Relation to Complexity
Assemblage theorists adopt the concept of Emergence, but engage with it in a much more philosophical manner. Following the works of the philosophers Gilles Deleuze and Felix Guattari, they describe concrete urban entities as emergent, indeterminant and historically contingent Stabilized Assemblages. Assemblages are configurations of inter-meshed forces and distributed agencies - human/non-human, local/non-local, material, technical, social, etc., that are stabilized at particular moments. Once in place assemblages - like emergent features - may have unique properties or capacities not associated with their constituent elements, and thereupon yield agency in structuring further events. 'Assemblage' ideas therefore echo those of Emergence: something is produced from constituent agents that is able to act in novel ways. This conceptual overlap has led geographer Kim Dovey to suggest that the phrase 'Complex Adaptive Assemblage' be used in place of 'Complex Adaptive System' in the spatial disciplines.
Agents in a particular assemblage have particular capacities which one might see as analogous to Degrees of Freedom, but how these capacities manifest is subject to Contingency: predicated on the nature of flows, forces, or the Patterns of Interactions at play in a given situation. Assemblage geographers thus import the language of Non-Linearity and Bifurcations: trying to understand the chance events that determine the trajectory of urban systems which are sensitive to historical unfolding.
This sense that History Matters, runs counter to the historical determinism that previously dominated geographical investigations, where a coherent logical chain of cause and effect was seen as the primary driver of outer geographical difference. For assemblage thinkers, history does indeed matter, but only insofar as one particular trajectory is realized vs another. Manuel de Landa, for example, argues that in order to properly conceptualize the importance of any given actualized geographical space, it is necessary to see this space as but a single manifestation - situated within the broader Phase Space of The Virtual - with all its unrealized potentials. This emphasis on the role of history situates urban systems as subject to Contingency, with actual unfolding representing only one possible trajectory of broader system potential.

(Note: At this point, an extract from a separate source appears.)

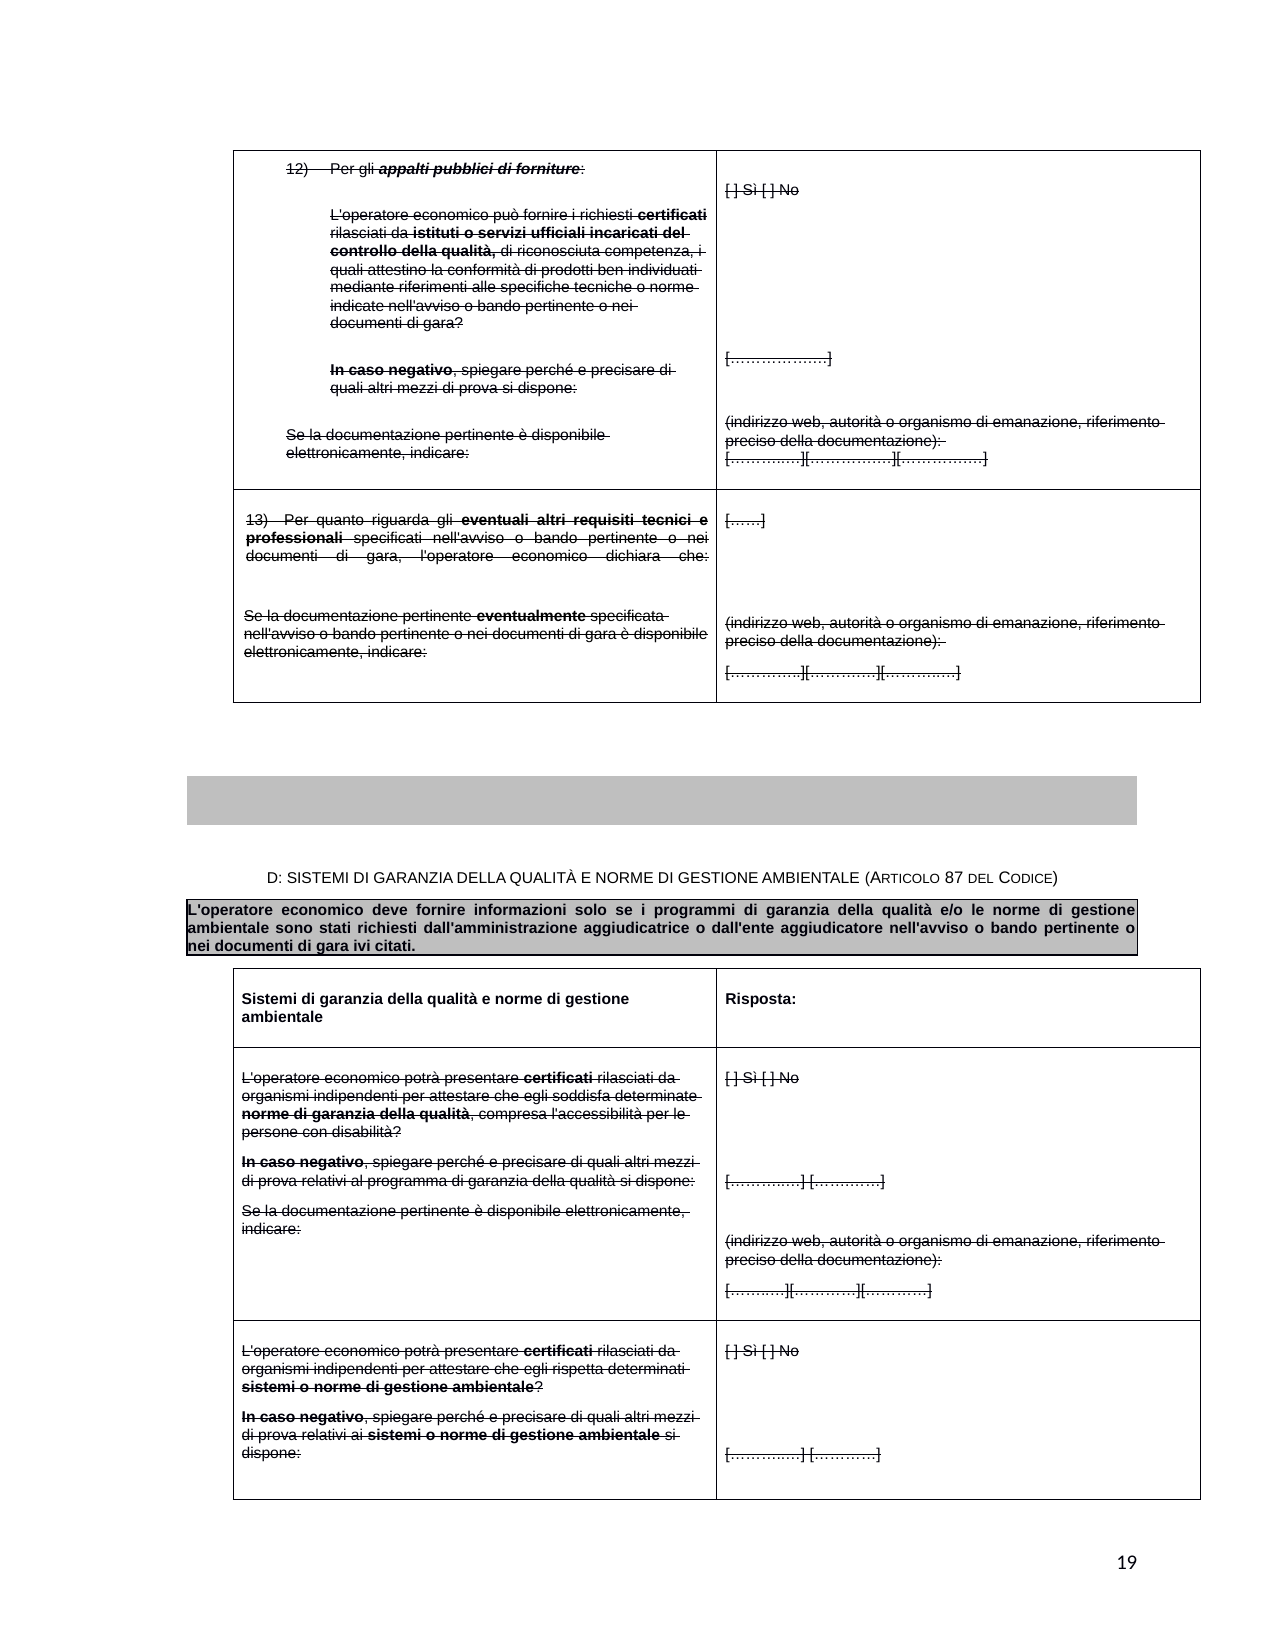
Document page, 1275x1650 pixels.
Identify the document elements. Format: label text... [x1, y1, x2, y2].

Assemblage Geography thus engages with many concepts present in Complex Adaptive Systems Theory, but primarily focuses on the nature of contingent, causal flows (including both human and non-human flows) and how these come to be realized in particular physical manifestations.
Accordingly, the field is less attuned to aspects of complexity surrounding, for example, rule-based systems, mathematical regularities, or the adaptive capacities of bottom-up agents.